Kevin Burton writes "Technorati recently published that they're seeing 900k new posts per day. PubSub says they're seeing 1.8M. With all these posts per day how much raw bandwidth is required? Due to innefficiencies in RSS aggregation protocols a little math is required to understand this problem." And more importantly, with millions of posts, what percentage of them have any real value, and how do busy people find that .001%?
order of magnitude out there, fella... better try again with this new fangled "math" stuff
so i wouldn't say ANY site using apache... but probably most. the real problem there is with compression load on the servers... gzip compression doesn't just happen you know, it takes CPU cycles that could be being used to just push data rather than encode it.
Answer: Not enough to justify the cost to do it. Which goes to show you that if a site as popular as slashdot can't save money doing this, no other site on the net belongs converting to xhtml, economically speaking of course.
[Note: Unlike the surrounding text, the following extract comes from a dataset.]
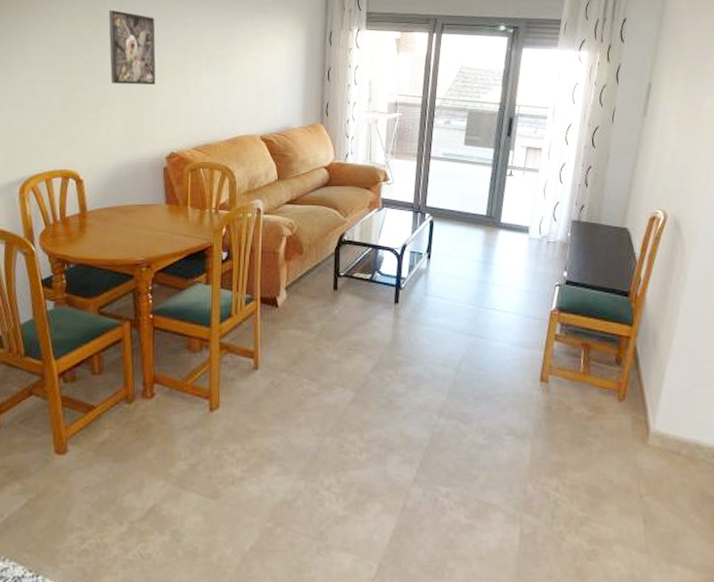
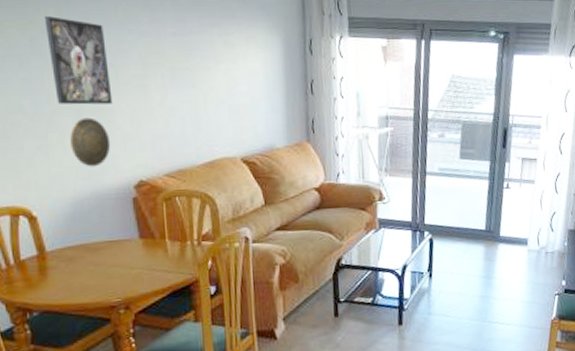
decorative plate: none [117,96,151,139] -> present [70,117,111,167]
"Though a few KB doesn't sound like a lot of bandwidth, let's add it up. Slashdot's FAQ, last updated 13 June 2000, states that they serve 50 million pages in a month. When you break down the figures, that's ~1,612,900 pages per day or ~18 pages per second. Bandwidth savings are as follows:
Savings per day without caching the CSS files: ~3.15 GB bandwidth
Savings per day with caching the CSS files: ~14 GB bandwidth
Most Slashdot visitors would have the CSS file cached, so we could ballpark the daily savings at ~10 GB bandwidth. A high volume of bandwidth from an ISP could be anywhere from $1 - $5 cost per GB of transfer, but let's calculate it at $1 per GB for an entire year. For this example, the total yearly savings for Slashdot would be: $3,650 USD!"
I run the spiders at Technorati, and it is 0.9 million posts a day, which Kevin Burton had correct in the post cited. Is the is the no dot effect?
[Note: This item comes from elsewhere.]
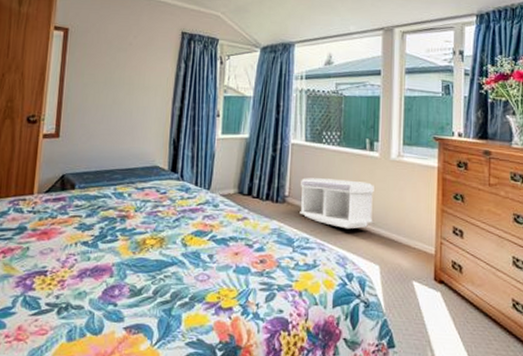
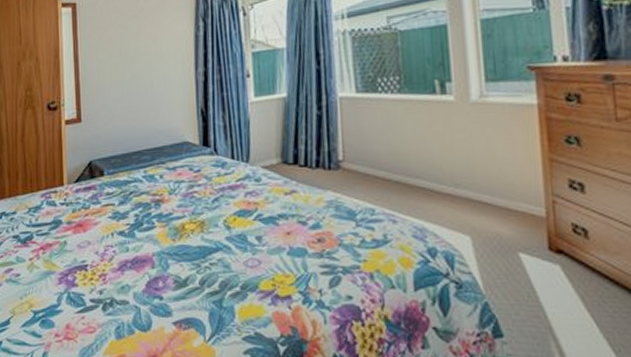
bench: present [300,178,374,229] -> none [356,133,456,194]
First, As some AC points out, 0.001 PERCENT of 9 million is 90.
Secondly, that would be posts, i'm assuming the intelligent stuff tends to be not in 90 seperate posts, but with multiple intelligent posts from the same person.
Third, since the original poster somehow messed up and cited the number 9 million instead of the correct number, 900,000 , that number is reduced to 9 posts a day, a reasonable amount to read.
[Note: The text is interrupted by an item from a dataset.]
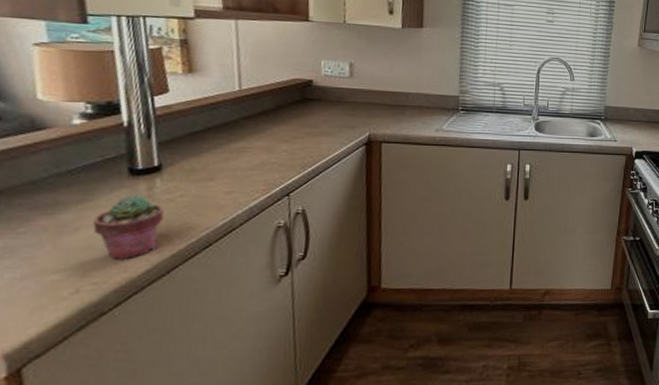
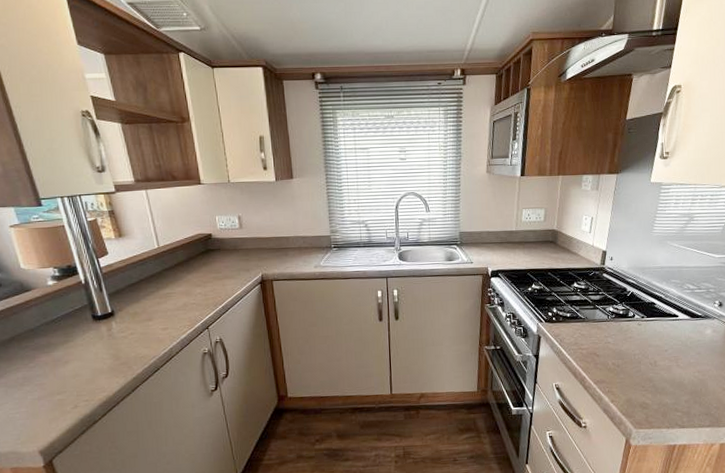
potted succulent: present [93,195,164,260] -> none [76,334,122,384]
It has absolutely sod-all to do with XHTML. HTML 4.01 and XHTML 1.0 are functionally identical. You can use table layouts and <font> elements with XHTML 1.0 and you can use CSS with HTML 4.01.
You are referring to separating the content and the presentation through the use of stylesheets. This has nothing to do with XHTML, although it would save a hell of a lot of bandwidth if Slashdot implemented it. They are implementing it.
Bogtha Bogtha Bogtha
Are you saying that you read the logs directly/manually?
See AWStats
If your weblog server implements ETag and Last-Modified, my spider can send a one packet request with the values I last saw from you, and you can send a one packet 304 response if nothing has changed.
Charles Miller explained this well a few years ago.
(I run the spiders at Technorati).
Most sane webservers GZIP the content. XML compresses extremely well. (In other words, gzipped XML is just as efficient space-wise as a binary memory dump. And much easier for mere people to understand.)
My other car is first.
This effect is called the The long tail effect, and is visible all over the web. For instance, Amazon.com says that every day, it sells more books that didn't sell yesterday than the sum of books sold that *also* sold yesterday. In other words, they sell (in sum) more of the items selling less than one every other day than of items selling (by type) more than that.
Eivind.
Doubting the existence of evolution is like doubting the existence of China: It just shows that you're uninformed.